Слышишь, поет под тобою земля,
Куба – любовь моя.
 
   Эту песню (единственную) я знал наизусть и до конца. Мы пели ее на уроках пения, на школьной линейке, в классном хоре, в туалете и за мастерской, куда бегали курить. То была самая модная песня – на Кубе произошла революция…
   Как здорово мы пели втроем! Пегаш чуть не выпрыгивал из оглобель, вожжи слетели на землю и теперь волочились между колес. Черный ящик играл так звонко и лихо, что куда там этому лилипутику с его плачущими восклицаниями! Кто сказал, что он расстроен? Да он еще как настроен! Эх, жаль, умерла тетя Фрося! Вот бы послушала!..
   Как ладно мы пели! Непонятные мне мужики с диковинным званием «барбудас» чеканили шаг, и всей Кубе сразу становилось ясно, кто это идет. Тем более «вновь говорит вдохновенно Фидель: мужество знает цель!». Мужество знает цель! А какая-то девчонка – шмара дяди Миши – все обманывала его и подводила: то в среду скажет прийти, то в четверг. Дядя Миша Зпокосу ходит всю неделю, а шмары этой «нема», но дядя Миша все равно не обижается. Однако уж очень красиво получалось у матери, про сизого селезня. Я так и видел его, будто плывет он по Чети в самое половодье, а я на берегу, в скрадке, сижу с ружьем. Подплывает он ко мне, я прицеливаюсь, и – !!!
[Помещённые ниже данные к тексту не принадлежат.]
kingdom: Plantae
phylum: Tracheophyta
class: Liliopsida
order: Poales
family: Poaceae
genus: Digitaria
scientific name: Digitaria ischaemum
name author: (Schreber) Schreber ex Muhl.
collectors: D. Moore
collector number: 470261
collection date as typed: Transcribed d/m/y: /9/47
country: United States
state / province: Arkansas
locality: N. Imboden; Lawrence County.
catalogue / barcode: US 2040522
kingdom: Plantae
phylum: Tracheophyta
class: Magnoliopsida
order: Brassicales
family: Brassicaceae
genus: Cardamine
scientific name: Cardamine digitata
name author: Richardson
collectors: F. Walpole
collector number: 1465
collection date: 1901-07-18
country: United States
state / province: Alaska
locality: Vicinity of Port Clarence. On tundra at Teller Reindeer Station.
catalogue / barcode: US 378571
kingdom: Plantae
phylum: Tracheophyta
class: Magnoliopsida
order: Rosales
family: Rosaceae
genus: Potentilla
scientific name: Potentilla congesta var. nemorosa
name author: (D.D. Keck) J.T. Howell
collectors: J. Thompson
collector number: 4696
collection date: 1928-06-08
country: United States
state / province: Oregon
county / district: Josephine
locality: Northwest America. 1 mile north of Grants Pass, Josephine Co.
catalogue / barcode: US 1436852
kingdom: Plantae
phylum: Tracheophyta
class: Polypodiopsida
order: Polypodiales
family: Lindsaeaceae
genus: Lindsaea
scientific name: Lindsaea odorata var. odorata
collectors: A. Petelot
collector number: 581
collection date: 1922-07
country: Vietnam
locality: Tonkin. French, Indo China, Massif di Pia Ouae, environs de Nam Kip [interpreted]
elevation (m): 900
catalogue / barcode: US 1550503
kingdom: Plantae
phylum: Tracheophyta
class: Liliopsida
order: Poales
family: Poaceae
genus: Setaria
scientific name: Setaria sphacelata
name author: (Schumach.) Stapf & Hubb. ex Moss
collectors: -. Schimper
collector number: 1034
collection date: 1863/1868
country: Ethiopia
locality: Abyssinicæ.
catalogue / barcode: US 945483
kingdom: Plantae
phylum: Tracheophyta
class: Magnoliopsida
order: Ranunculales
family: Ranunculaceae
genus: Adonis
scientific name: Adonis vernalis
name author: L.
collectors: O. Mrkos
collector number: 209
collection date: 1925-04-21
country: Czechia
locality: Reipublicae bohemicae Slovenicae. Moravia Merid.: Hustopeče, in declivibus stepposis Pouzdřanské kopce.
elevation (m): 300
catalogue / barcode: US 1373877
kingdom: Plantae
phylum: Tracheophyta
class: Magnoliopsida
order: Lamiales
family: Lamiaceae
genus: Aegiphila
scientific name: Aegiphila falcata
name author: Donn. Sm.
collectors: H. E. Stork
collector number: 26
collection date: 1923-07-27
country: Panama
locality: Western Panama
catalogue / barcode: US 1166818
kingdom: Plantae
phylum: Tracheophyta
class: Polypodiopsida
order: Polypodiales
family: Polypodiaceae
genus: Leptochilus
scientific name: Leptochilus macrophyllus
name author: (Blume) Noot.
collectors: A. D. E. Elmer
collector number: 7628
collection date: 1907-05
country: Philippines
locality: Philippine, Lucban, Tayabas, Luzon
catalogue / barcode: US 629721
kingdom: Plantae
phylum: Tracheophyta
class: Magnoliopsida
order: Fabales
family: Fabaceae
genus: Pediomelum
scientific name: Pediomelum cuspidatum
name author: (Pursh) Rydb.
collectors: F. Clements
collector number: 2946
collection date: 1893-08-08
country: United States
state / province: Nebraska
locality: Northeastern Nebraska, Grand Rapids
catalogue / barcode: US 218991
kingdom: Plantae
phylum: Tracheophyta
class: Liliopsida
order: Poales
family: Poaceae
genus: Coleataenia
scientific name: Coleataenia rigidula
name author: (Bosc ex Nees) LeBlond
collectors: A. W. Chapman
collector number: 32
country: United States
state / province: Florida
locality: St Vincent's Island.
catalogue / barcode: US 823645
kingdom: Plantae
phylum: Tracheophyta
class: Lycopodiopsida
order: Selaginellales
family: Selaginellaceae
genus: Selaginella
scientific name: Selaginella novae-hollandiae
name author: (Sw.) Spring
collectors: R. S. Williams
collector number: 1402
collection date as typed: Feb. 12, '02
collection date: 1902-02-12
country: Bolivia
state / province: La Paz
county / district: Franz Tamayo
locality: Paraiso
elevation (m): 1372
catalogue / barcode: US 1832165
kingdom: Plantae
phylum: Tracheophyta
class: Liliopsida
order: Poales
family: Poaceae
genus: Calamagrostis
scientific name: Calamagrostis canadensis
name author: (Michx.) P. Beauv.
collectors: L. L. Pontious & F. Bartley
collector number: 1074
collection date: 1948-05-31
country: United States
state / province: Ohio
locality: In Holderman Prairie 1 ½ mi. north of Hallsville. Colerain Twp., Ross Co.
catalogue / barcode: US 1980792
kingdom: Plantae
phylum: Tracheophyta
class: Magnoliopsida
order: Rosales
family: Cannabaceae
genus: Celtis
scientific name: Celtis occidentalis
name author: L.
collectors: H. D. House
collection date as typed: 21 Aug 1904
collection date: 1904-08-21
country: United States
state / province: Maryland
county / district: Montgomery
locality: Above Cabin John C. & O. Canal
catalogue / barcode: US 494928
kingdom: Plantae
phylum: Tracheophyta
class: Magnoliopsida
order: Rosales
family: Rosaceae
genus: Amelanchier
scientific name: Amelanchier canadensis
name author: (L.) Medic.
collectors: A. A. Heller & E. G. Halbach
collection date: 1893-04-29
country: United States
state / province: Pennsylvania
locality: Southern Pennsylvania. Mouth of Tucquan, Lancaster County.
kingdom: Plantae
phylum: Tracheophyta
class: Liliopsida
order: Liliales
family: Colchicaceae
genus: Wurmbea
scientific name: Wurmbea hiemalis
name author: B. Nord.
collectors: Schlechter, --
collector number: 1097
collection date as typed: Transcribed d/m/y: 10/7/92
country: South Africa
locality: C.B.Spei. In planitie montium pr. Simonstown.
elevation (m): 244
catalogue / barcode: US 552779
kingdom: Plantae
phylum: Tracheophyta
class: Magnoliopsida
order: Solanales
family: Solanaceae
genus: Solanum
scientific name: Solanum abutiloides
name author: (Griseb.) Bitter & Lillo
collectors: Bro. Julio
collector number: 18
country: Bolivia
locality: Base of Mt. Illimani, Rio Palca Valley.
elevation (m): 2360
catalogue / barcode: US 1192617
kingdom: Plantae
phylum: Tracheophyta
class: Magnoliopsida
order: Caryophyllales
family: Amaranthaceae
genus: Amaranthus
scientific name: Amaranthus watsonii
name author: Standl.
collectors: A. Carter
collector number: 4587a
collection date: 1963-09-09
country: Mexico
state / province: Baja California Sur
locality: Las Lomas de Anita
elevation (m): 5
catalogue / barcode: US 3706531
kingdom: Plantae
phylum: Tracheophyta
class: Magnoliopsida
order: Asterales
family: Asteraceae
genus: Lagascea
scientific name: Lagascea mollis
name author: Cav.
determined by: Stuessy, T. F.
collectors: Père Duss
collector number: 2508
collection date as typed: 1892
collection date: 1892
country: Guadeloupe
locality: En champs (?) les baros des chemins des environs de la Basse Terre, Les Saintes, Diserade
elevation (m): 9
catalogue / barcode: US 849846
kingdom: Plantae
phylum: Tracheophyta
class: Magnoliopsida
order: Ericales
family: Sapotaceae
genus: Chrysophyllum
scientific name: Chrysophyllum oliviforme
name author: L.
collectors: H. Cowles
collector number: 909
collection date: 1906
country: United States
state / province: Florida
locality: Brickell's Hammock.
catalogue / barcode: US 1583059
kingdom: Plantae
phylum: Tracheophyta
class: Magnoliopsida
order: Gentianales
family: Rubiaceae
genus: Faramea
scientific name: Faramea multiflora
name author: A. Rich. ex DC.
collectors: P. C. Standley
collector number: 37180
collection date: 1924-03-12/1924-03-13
   Так мы и не заметили, как домчались до лога. Заслышав нас, с писком взметнулись чирки, кувыркнулись и пропали в мелколесье. Пегаш галопом заскочил в воду, взбуровил ее грудью и, тяжело всхрапнув, ломанулся в оглоблях…
   Дядя Миша запоздало царапнул пальцами то место, где были вожжи, и мы все разом замолкли. Только «черный ящик» немного еще гуднул и утих.
   Опомнившись, мать схватила одной рукой меня, другой – сидор с хлебом и неловко взгромоздилась на рояль…
   Телега увязла как раз посередине лога. Вода переливалась через нее бурным потоком, отчего «черный ящик» тихонько пел.
   Дядя Миша Зпокосу матерился без всякого акцента и драл пегаша сыромятным бичом. Мы с матерью соскочили с повозки и по пояс в воде перешли на другую сторону лога. Конь бесполезно сучил ногами в топком песке, пробовал пятиться назад, но только вылазил из хомута и придушенно храпел.
   – Шоб згорила чертова музыка! – ругался дядя Миша и, уперевшись спиной, толкал телегу. – Шоб ее вовки зъилы!
   Пегаш, кажется, нащупал твердь и рванул чуть вбок. Оглобля хряснула ружейным выстрелом, дуга тут же упала на шею коня, а сам он, освобожденный, с пугливой поспешностью выскочил на сухое. Дяди Миша жалобно простонал и, вдруг поймав коня за узду, стал бить его по морде. Бедный пегаш танцевал, приседая на задние ноги, и смиренно клонил голову к земле.
   – Ты что делаешь, паразит! – закричал я. – За что?!
   – Молчи, сынок, – тихо проронила мать, – ты еще маленький…
   Дядя Миша Зпокосу бросил пегаша и, забредя в воду, попробовал руками вытянуть телегу. Багровея от натуги, он поднимал задок, однако начинал тонуть сам, а повозка ни с места.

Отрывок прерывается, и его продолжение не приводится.